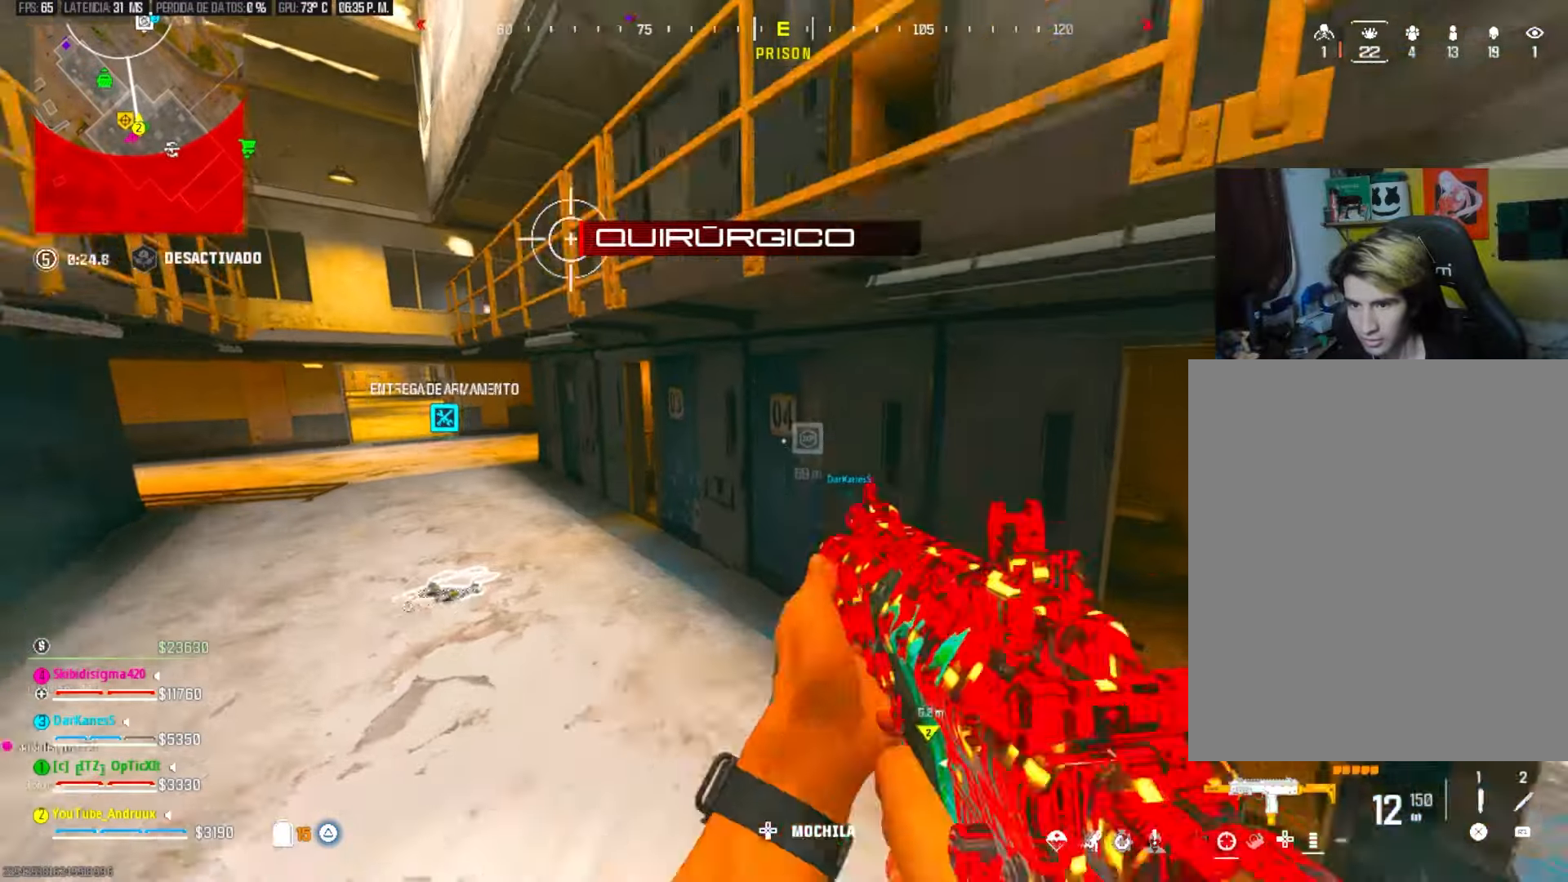
{"dt_ms": 500, "buttons": [], "left_stick": "up", "right_stick": "left", "events": [[167, "right_stick", "right"], [267, "right_stick", "down-right"], [300, "left_stick", "right"], [433, "left_stick", "up"], [467, "right_stick", "left"]]}
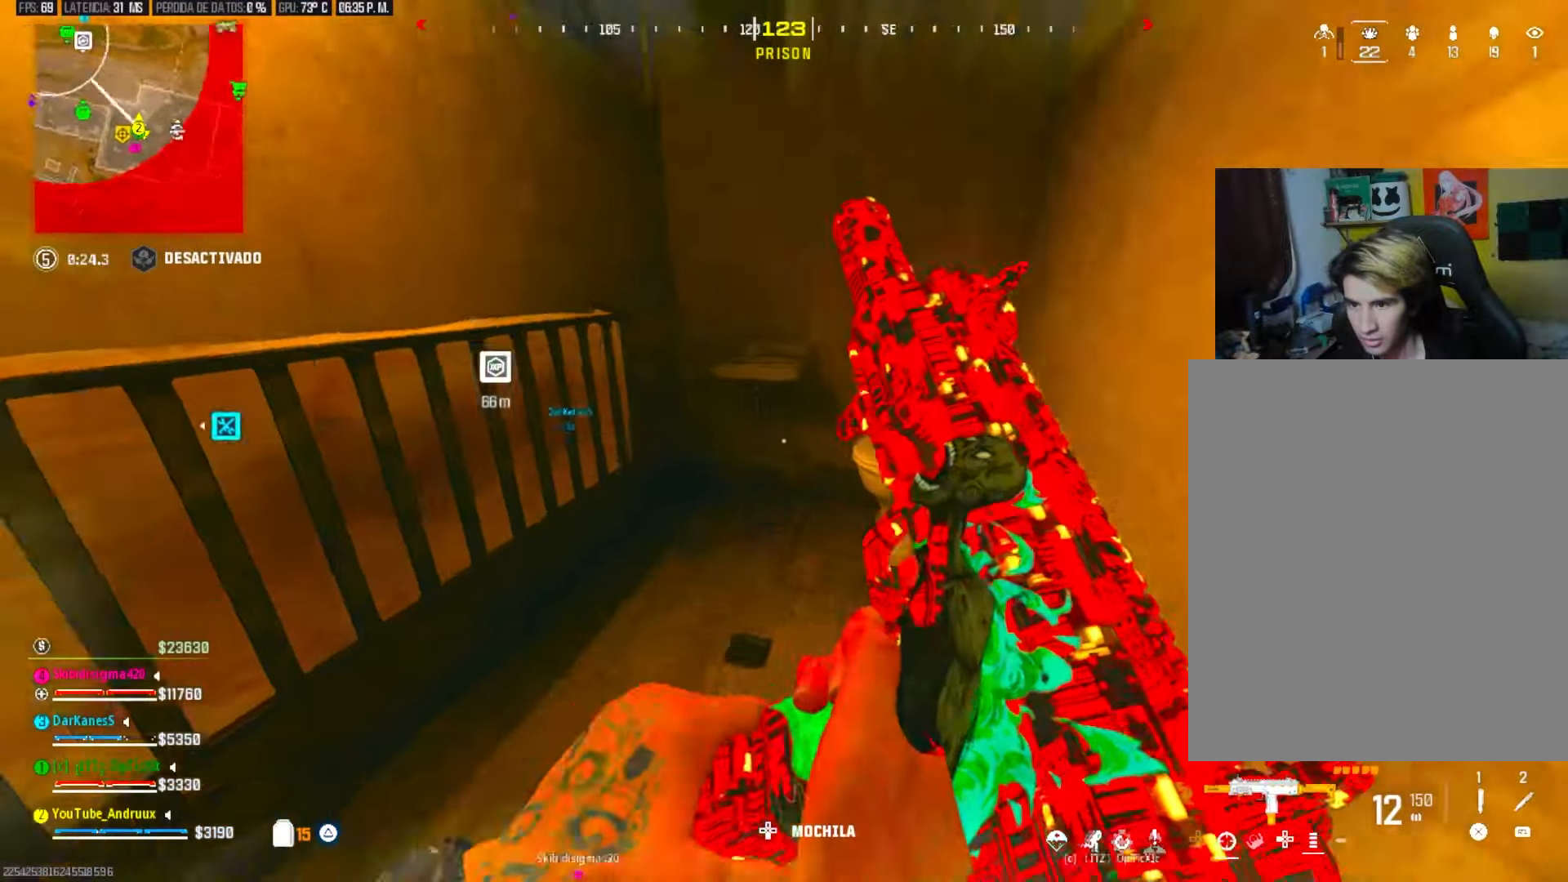
{"dt_ms": 500, "buttons": [], "left_stick": "left", "right_stick": "center", "events": [[167, "left_stick", "down-right"], [267, "R3", "down"], [367, "L1", "down"], [367, "R3", "up"], [367, "right_stick", "center"], [433, "L1", "up"], [433, "left_stick", "left"]]}
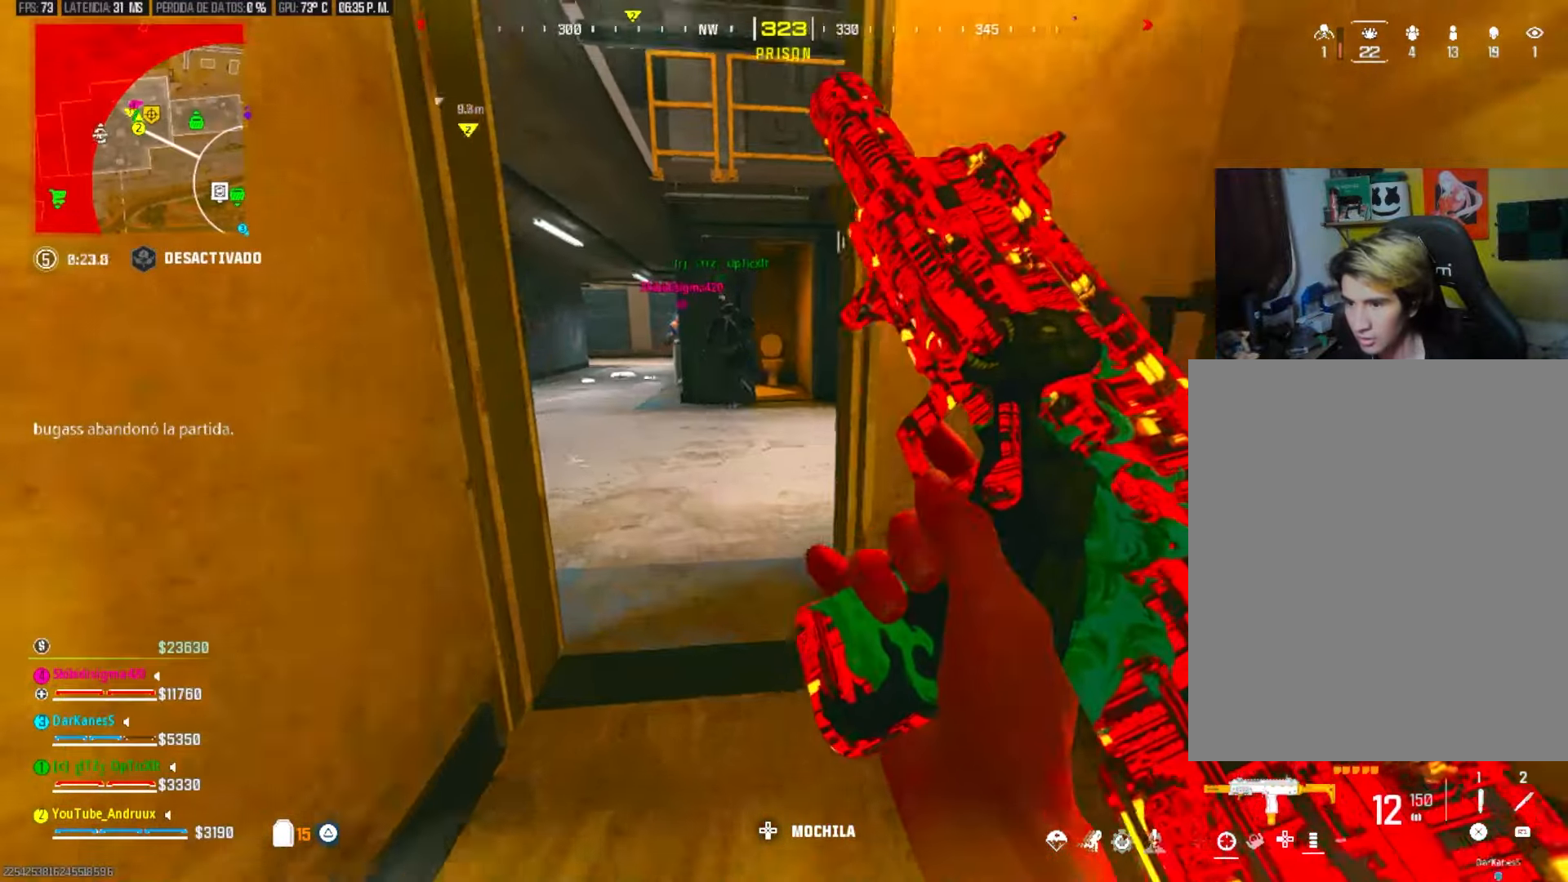
{"dt_ms": 500, "buttons": [], "left_stick": "left", "right_stick": "center", "events": [[100, "right_stick", "right"], [200, "left_stick", "down-right"], [233, "right_stick", "left"], [300, "right_stick", "center"], [400, "left_stick", "left"]]}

---*---

:: Problem to solve ::
Retype the whole listing, keeping every line identical and omitting all pictures.

:: Output below ::
{"dt_ms": 500, "buttons": [], "left_stick": "up", "right_stick": "left", "events": [[167, "right_stick", "right"], [267, "right_stick", "down-right"], [300, "left_stick", "right"], [433, "left_stick", "up"], [467, "right_stick", "left"]]}
{"dt_ms": 500, "buttons": [], "left_stick": "left", "right_stick": "center", "events": [[167, "left_stick", "down-right"], [267, "R3", "down"], [367, "L1", "down"], [367, "R3", "up"], [367, "right_stick", "center"], [433, "L1", "up"], [433, "left_stick", "left"]]}
{"dt_ms": 500, "buttons": [], "left_stick": "left", "right_stick": "center", "events": [[100, "right_stick", "right"], [200, "left_stick", "down-right"], [233, "right_stick", "left"], [300, "right_stick", "center"], [400, "left_stick", "left"]]}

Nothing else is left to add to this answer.